→ **TASK TO CARRY OUT**
Pick up the volleyball hitting passage after its last sentence and keep writing in the same coaching voice.

→ **QUOTED PASSAGE**
──────────
When you're learning how to hit a volleyball and long after you think you're done learning, you have to understand that quick contact on your shots makes it harder for the defender to get a beat on the ball. It also makes the time from initial contact to the ground significantly shorter. We want to ball to get to the ground fast! We are talking about milliseconds but THAT IS THE DIFFERENCE between a kill and something that gets dug.
When you visualize shooting high line or hitting cut shots, don’t imagine a slow, soft arm swing. That’s a mistake I made for far too long. Instead, think about hitting with short, quick contact. Your decision should be made on your way up and once it's made, your goal should be to get the ball from your hand to the ground as quickly as possible.
Think about when you were a kid choreographing a sword fight. You made the strikes, long and slow so that your playmate had the opportunity to block them. The same concept applies to your shots. If you create a long, slow, soft movement, defenders and blockers both have the opportunity to get early reads. Quick and snappy is the way to win.
Raise your hand if you visualize the high line as UP! and over... (The whole classroom lifts a hand.) Now take that raised hand and punch yourself in the face! The best version of the high line shot is NOT arching. Likewise, the cut shot shouldn’t have a loopy trajectory and it also doesn’t need tons of spin. It's not a bad thing if it does have a lot of spin but every time I coach a lesson with an intermediate to advanced player, they try to practice their cut shots with more importance on spin than accuracy and that won't lead to points.
──────────
→ **MATERIAL**
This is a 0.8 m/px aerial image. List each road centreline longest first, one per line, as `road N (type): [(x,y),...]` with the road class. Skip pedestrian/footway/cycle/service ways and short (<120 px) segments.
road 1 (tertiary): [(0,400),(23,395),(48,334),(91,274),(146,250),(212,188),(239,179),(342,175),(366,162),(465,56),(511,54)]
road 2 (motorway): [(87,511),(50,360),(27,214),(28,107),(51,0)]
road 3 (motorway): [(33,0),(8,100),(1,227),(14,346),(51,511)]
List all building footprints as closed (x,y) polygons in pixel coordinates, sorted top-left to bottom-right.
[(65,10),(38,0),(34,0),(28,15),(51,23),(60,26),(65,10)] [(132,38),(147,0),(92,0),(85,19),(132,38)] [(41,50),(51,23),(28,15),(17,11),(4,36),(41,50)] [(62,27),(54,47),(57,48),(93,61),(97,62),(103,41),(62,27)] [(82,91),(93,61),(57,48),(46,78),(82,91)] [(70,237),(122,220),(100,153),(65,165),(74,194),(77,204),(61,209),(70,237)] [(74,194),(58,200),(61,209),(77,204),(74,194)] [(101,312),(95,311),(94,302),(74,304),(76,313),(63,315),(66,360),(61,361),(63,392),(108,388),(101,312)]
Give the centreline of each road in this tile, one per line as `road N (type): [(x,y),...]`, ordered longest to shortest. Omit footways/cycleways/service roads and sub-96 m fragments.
──────────
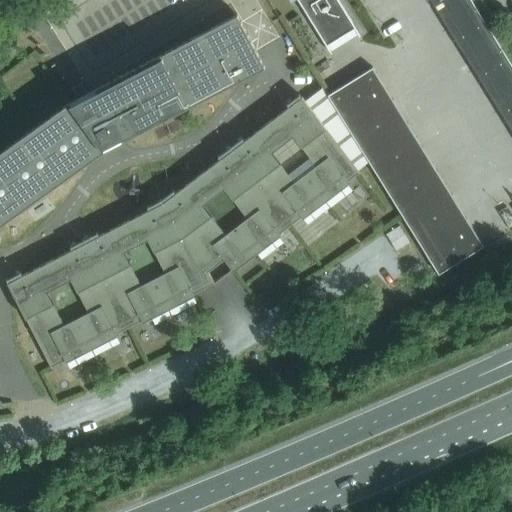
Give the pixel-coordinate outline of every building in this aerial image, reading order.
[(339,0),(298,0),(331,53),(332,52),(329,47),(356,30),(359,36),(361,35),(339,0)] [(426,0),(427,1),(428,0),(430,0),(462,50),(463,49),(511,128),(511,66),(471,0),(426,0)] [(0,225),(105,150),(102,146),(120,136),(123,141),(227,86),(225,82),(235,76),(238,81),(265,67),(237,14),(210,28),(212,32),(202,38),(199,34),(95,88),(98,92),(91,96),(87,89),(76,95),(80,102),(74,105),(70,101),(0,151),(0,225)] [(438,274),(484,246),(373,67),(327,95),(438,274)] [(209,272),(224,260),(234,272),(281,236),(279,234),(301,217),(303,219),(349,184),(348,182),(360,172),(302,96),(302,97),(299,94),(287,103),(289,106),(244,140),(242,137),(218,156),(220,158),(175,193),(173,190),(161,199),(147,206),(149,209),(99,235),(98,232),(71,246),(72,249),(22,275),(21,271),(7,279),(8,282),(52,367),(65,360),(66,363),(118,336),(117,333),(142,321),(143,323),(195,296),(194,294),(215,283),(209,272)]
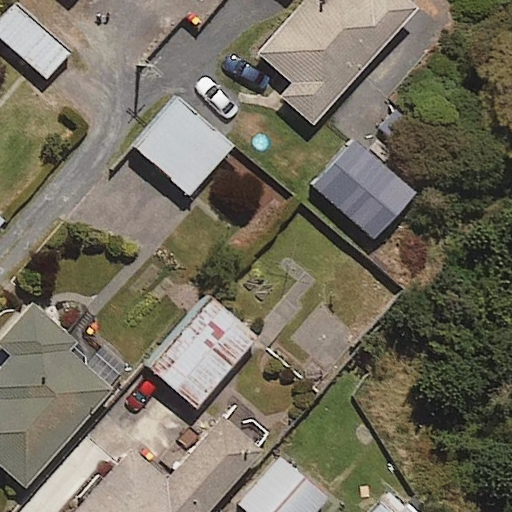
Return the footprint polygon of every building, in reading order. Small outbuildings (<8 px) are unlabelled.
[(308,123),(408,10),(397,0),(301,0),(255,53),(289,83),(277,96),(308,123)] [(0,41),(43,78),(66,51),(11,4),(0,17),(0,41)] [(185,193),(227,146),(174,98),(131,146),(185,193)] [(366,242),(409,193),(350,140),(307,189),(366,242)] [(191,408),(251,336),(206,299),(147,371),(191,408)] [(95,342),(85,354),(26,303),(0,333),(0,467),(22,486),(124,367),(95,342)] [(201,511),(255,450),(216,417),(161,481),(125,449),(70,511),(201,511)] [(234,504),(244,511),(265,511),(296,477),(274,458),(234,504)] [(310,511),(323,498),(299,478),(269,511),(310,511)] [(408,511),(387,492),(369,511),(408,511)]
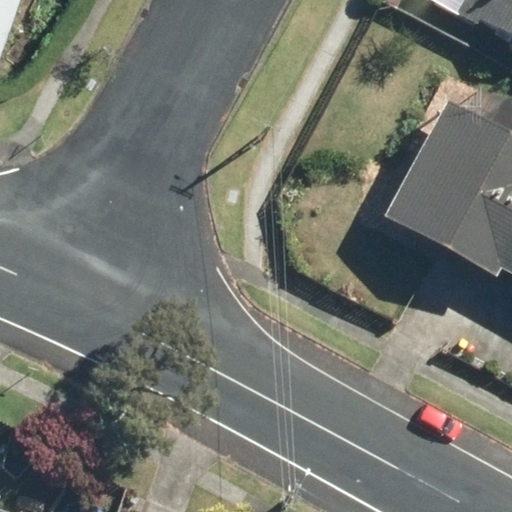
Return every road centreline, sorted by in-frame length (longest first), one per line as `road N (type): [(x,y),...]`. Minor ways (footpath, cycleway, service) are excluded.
──────────
→ **WRITTEN ANSWER**
The ultimate high line is hit down but over the block. I fully realize that not all of us are Ryan Doherty and can make this an actuality. BUT, if we all played mindfully and understood that LOOP GIVES DEFENDERS MORE TIME, we would make the change and all be getting dug less. Find the shot that has zero or at least minimal upward trajectory. Likewise, if you have the height and ability to hit a power spike down into the front two thirds of the court, then your cut shot should have complete downward trajectory as well.
PRO TIP: Understand that the velocity, trajectory and success ratio of your cut shots change drastically depending on where you are attacking from. If you are off the net, you can't hit as steep. If you are attacking from middle of the net, your cutty won't be as sharp because, you can't accelerate it in the court with the same speed as you can from the pin.
You will come up against some bigger blockers and these goons present some problems for us little guys. When the blocker can out jump you, there are several ways to get it over them. If you want to learn how to hit a volleyball over a big blocker, write down these tips for hitting a volleyball.
I'll surely catch some flak for this tip but in my experience it's going to be important to find a MIDDLE ground between what's traditionally taught and what's necessary for getting points in the moment. I had this growing pain in a bad way. For years, I tried to drastically wrap my hand around the ball when hitting shots. I would practice my standing cut shots by contorting my wrist, trying to take tiny slices of the ball and creating tons of spin to make a cut shot fall. I would never face the direction of my cut shot because I thought it needed to be SOOOOOO deceptive every time.
Please remember this tip if you really want to learn how to hit a volleyball for points. You don't need to face the opposite direction every time you shoot. You just need to be able to hit all of your swings from the SAME position. As right-handed left sider: YOU SHOULD BE FACING DEAD ON THAT ANGLE which means you will most often be facing the direction of your cut shot when you hit it.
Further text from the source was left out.